Everything is not at it seems in Walker’s world. Your life was better yesterday; your life was better a year ago, a minute ago, a second ago.

Kieran Baddeley

To talk about influence with Scott Walker is like Alice going down the rabbit-hole: his career is so multifaceted most musicians are indebted in some way. Ranging from the austere pop of his self-titled records, through to the haunting ambience of 1984’s Climate of Hunter, through to his experimental work in the 90’s and 2000’s, Walker has been indelibly individual and unique. There are no albums quite like 1995’s Tilt and for good reason. Albums like these, so experimental and dark in their scope they eschew all pigeon-holing, happen once in a lifetime for some artists. Tilt is in its own league, unmatched by most artists who dare call their albums experimental and yet, Walker has made similar albums beyond Tiltand before Tilt. In my opinion, Walker’s experimental tendencies and his unmatched influence, began on Scott 3.
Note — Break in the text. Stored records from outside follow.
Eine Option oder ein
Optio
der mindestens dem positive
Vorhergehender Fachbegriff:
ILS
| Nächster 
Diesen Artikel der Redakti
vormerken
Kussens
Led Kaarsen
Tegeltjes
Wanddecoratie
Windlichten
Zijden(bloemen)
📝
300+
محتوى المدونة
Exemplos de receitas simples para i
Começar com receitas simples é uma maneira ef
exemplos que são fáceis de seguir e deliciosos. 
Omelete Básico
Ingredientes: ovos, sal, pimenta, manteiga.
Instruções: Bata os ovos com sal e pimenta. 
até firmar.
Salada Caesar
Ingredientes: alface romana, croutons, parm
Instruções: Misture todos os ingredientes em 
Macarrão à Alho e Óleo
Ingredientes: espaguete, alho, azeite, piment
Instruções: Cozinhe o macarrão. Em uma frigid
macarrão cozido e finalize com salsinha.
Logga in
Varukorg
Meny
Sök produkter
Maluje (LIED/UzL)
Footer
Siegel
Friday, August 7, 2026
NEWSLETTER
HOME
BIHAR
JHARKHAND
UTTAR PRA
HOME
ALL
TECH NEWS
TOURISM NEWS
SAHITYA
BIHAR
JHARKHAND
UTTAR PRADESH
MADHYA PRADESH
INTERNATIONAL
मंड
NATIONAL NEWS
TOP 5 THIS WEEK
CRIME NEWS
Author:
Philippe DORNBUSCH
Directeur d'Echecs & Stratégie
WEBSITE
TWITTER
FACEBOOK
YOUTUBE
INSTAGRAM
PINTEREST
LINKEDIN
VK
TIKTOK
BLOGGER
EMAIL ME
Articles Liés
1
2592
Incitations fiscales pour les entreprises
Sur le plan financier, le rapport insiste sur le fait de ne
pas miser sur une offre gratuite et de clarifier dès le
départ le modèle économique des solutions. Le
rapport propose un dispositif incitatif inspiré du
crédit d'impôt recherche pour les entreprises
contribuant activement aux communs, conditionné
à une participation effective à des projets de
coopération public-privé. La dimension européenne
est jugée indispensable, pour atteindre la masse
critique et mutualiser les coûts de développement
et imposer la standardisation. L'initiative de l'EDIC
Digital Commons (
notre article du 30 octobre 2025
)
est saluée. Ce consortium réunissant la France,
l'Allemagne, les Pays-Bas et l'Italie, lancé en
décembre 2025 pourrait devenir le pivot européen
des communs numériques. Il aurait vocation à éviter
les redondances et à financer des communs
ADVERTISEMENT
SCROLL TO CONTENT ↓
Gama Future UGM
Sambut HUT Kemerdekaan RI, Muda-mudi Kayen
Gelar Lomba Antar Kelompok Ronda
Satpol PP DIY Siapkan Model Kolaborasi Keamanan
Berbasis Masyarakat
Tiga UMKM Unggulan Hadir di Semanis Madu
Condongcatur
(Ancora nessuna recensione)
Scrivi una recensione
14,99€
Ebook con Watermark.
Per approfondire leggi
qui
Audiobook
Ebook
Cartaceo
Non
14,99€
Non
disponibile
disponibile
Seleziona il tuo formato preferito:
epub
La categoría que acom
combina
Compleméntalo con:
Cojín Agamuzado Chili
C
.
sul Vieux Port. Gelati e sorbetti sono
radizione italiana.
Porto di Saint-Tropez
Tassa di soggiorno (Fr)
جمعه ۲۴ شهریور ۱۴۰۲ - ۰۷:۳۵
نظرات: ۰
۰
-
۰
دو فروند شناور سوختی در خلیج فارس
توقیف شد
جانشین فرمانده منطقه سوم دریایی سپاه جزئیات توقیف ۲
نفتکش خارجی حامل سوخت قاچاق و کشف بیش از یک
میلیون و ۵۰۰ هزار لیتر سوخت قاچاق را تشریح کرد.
All of this experientialism however, doesn’t mean Walker is unapproachable. His songs are nearly always emotional, often viscerally so, but emotional all the same. He can make you laugh, gasp, gag, smile and cry, often within the same song. There’s always something to relate to. 

The latter of these reactions is best exemplified on Big Louise from Scott 3. Not only is it the album’s best song, but probably Walker’s best full-stop. It skips from clichéd metaphors of haunted houses with broken windows, to deeply sombre symbolism: “she fills the bags ‘neath her eyes with the moonbeams.” Scott originally wrote it about an aging transvestite but the words don’t necessarily show this. What they do show is a true artist subverting all expectations and creating a song that’s devastatingly novel despite its MOR veneer. The song ends with the lines:

“Didn’t time sound sweet yesterday?/
In a world filled with friends/
You lose your way”

They show that not everything is at it seems in Walker’s world. If you think your safe, you’re not. You are just as likely to lose your way anyway. Your life was better yesterday; your life was better a year ago, a minute ago, a second ago. It may be a foreboding thought, but when its delivered this beautifully, it’s hard not to take it to heart.